Убийство в «Долине царей»
Шрифт:
— Я вот думаю: может, в партию вступить? Ведь правы коммунисты: работающий человек не должен быть ни бедным, ни богатым, он должен быть обеспечен всем необходимым. Если у предпринимателя денег больше, чем он может потратить — на себя, то это уже не предприниматель, а бизнесмен, то есть сволочь, которую надо взять за шкирку и сволочь на помойку к подобным же крысам.
— Вообще, хорошо бы все иностранные заимствования последних лет объявить ругательствами, пока мы поголовно не перешли на блатной жаргон. Нужна конституция русского языка и уголовный кодекс к ней со статьями вплоть до расстрела за злоупотребление.
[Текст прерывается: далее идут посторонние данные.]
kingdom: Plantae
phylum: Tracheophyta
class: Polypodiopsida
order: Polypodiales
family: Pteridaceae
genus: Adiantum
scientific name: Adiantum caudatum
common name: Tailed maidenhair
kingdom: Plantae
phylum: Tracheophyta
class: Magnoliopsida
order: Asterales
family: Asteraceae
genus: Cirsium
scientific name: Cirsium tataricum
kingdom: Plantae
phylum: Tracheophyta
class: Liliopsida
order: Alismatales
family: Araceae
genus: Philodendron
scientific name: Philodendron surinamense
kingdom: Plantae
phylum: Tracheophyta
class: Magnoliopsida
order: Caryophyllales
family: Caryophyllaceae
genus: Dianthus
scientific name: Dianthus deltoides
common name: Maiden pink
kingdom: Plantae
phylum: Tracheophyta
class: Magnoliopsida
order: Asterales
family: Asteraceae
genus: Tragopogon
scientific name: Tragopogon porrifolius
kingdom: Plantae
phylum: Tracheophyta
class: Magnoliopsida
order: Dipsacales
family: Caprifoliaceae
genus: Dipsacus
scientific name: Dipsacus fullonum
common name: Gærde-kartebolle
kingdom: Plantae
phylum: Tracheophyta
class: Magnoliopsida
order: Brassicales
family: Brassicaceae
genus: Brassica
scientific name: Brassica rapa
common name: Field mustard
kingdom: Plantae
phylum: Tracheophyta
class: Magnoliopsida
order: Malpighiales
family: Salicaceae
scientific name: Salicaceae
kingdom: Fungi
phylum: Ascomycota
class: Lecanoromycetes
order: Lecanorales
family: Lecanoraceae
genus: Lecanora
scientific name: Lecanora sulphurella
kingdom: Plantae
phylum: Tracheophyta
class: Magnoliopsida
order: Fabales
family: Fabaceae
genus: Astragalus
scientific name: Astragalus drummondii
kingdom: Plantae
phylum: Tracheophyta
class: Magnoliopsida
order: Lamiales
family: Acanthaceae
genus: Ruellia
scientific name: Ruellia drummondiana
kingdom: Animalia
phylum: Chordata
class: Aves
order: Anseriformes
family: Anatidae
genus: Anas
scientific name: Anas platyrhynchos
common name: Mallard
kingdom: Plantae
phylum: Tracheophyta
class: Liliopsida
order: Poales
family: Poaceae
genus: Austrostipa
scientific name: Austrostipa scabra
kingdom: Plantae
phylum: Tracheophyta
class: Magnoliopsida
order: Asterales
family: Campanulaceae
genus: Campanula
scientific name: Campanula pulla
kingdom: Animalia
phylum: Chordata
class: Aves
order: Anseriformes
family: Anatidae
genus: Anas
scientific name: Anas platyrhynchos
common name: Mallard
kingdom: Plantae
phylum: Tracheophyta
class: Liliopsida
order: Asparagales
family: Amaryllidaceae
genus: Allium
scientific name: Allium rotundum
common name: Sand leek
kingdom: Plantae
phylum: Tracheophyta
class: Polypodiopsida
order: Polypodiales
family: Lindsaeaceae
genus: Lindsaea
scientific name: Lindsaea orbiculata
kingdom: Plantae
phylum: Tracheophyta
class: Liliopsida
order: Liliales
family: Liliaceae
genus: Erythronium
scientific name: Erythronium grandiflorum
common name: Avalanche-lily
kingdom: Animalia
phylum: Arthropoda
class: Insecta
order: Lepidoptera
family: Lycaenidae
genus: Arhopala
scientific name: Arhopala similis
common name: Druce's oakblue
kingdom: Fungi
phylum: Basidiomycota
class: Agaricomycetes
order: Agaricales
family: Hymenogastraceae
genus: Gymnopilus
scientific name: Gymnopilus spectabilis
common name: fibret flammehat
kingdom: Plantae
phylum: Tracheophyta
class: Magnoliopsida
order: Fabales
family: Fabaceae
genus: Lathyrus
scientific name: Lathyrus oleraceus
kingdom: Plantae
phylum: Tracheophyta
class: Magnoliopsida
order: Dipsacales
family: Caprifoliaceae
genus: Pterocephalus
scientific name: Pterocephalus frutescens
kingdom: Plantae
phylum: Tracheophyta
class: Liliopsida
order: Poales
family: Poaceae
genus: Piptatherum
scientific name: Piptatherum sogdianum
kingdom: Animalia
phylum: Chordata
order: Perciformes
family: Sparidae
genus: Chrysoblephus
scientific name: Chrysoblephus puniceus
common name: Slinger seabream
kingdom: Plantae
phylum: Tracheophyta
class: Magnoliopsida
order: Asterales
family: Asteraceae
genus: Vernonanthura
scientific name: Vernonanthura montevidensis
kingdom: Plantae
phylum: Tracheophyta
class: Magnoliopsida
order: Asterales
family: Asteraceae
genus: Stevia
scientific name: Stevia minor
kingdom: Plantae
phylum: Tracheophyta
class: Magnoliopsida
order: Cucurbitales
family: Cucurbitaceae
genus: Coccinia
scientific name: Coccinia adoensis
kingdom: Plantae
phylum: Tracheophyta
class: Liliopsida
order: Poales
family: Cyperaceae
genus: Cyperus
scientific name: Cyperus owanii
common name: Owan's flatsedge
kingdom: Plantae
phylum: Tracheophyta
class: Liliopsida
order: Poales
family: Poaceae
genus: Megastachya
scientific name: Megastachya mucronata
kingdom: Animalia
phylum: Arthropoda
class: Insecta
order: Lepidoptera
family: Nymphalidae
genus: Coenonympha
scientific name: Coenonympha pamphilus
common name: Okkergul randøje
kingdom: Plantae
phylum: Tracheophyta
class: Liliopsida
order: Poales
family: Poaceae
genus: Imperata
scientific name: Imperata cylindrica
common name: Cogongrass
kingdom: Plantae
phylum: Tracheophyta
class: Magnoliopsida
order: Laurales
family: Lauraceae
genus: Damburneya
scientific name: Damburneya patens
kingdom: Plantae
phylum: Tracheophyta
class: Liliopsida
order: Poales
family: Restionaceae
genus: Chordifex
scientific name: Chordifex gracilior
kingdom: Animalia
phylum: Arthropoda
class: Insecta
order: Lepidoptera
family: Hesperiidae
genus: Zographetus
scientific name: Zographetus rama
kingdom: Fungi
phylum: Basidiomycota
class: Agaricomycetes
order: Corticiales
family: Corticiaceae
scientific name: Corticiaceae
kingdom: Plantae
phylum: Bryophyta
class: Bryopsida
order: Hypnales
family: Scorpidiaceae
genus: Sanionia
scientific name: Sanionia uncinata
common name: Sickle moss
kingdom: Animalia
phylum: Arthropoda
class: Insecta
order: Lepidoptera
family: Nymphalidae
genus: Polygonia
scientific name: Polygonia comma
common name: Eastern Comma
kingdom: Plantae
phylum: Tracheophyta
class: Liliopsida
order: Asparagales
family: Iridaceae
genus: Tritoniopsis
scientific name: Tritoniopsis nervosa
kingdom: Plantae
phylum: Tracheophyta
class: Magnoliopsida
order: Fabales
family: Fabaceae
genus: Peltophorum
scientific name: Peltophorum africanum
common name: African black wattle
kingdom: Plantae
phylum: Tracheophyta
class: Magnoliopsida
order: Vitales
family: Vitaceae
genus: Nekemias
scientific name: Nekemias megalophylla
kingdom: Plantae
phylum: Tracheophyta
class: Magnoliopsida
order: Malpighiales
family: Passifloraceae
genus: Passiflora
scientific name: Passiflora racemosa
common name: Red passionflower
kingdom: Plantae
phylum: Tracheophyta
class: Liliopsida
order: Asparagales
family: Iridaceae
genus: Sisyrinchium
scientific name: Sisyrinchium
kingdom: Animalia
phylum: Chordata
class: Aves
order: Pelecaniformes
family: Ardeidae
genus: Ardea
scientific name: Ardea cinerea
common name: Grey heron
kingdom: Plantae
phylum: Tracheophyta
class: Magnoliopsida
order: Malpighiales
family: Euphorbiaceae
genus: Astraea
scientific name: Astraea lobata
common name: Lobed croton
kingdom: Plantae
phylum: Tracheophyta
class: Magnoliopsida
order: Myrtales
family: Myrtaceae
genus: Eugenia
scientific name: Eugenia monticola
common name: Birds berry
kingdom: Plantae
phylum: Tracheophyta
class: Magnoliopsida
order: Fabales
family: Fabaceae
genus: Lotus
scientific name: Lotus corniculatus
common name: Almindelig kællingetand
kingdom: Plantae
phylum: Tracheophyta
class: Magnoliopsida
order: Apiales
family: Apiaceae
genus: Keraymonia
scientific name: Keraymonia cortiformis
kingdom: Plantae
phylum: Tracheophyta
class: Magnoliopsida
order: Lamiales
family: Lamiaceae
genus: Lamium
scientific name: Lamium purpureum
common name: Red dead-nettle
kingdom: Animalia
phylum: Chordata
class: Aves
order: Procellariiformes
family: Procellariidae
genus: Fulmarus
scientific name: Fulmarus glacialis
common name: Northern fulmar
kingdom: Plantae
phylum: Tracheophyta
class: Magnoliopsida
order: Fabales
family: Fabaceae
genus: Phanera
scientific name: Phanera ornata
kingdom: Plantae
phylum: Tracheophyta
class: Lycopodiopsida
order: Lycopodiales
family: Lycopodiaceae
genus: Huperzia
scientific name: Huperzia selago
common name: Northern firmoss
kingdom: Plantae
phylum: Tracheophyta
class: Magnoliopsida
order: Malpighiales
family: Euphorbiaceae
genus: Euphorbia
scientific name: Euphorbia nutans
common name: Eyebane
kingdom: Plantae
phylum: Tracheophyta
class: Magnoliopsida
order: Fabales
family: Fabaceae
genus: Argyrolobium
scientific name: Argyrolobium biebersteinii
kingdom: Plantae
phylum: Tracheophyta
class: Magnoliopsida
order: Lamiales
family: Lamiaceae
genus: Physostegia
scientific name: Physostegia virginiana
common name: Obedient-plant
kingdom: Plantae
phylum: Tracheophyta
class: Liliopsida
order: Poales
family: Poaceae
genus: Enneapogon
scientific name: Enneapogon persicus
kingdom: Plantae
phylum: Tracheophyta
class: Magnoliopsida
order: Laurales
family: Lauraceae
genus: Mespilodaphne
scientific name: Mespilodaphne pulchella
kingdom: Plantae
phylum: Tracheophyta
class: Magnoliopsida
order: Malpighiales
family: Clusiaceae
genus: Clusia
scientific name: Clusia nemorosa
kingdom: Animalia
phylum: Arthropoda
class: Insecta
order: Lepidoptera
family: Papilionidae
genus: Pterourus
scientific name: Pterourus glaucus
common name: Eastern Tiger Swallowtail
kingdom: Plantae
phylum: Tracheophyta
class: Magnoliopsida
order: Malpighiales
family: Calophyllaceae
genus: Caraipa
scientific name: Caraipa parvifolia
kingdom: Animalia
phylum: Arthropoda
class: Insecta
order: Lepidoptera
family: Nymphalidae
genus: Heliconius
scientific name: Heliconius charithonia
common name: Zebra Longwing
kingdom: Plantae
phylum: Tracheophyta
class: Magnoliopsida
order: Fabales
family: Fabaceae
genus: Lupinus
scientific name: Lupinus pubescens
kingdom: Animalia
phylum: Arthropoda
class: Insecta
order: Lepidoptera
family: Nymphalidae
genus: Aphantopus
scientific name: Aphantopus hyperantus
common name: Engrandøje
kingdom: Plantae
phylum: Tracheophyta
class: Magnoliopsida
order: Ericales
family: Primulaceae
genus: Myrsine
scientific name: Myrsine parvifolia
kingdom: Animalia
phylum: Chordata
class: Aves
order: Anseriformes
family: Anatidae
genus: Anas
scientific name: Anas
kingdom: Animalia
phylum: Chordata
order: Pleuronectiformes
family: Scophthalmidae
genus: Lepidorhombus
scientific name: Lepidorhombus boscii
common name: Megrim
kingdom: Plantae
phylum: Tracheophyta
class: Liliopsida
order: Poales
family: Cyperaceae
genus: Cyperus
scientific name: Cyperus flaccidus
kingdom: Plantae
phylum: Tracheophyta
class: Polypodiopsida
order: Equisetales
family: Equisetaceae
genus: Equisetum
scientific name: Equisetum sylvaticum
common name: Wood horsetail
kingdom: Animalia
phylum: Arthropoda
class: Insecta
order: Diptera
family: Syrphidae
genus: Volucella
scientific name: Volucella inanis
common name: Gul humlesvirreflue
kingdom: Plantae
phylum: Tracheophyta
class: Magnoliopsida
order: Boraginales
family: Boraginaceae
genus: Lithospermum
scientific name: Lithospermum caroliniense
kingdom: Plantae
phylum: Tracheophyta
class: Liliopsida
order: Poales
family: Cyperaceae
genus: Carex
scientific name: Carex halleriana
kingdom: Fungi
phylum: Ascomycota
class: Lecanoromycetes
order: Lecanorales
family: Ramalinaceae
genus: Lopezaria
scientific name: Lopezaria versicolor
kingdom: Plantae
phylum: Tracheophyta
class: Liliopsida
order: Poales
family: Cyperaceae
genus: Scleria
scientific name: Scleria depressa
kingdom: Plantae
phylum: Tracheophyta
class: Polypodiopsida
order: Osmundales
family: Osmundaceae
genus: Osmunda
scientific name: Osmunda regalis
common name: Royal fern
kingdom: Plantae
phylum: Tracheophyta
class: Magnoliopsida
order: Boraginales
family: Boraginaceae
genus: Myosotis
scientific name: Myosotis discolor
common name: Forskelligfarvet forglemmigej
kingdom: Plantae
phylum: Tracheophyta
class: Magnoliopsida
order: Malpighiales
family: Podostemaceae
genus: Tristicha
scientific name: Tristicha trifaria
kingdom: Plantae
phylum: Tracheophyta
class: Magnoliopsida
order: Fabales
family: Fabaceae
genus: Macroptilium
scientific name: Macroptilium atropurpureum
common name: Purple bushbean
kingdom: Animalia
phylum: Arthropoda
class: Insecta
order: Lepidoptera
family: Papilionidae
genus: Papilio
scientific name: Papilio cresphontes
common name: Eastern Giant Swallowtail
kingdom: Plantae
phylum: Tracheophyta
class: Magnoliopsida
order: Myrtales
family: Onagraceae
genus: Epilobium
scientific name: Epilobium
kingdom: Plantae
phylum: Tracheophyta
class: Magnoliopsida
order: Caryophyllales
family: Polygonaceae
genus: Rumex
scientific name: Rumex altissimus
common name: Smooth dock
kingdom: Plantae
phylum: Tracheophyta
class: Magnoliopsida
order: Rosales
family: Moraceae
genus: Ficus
— Надоела вся эта сиюминутность существования и мое несоответствие действительности. Зарплата ассистента на кафедре такая мизерная, что ее вполне можно было бы выдавать раз в год. Может, нам податься на приработок в грузчики? Я дам бесплатное объявление: «Двое молодых людей желают подработать тяжелым физическим трудом
— Тех, кто переживет постперестройку и не разбогатеет, надо награждать Звездой Героя.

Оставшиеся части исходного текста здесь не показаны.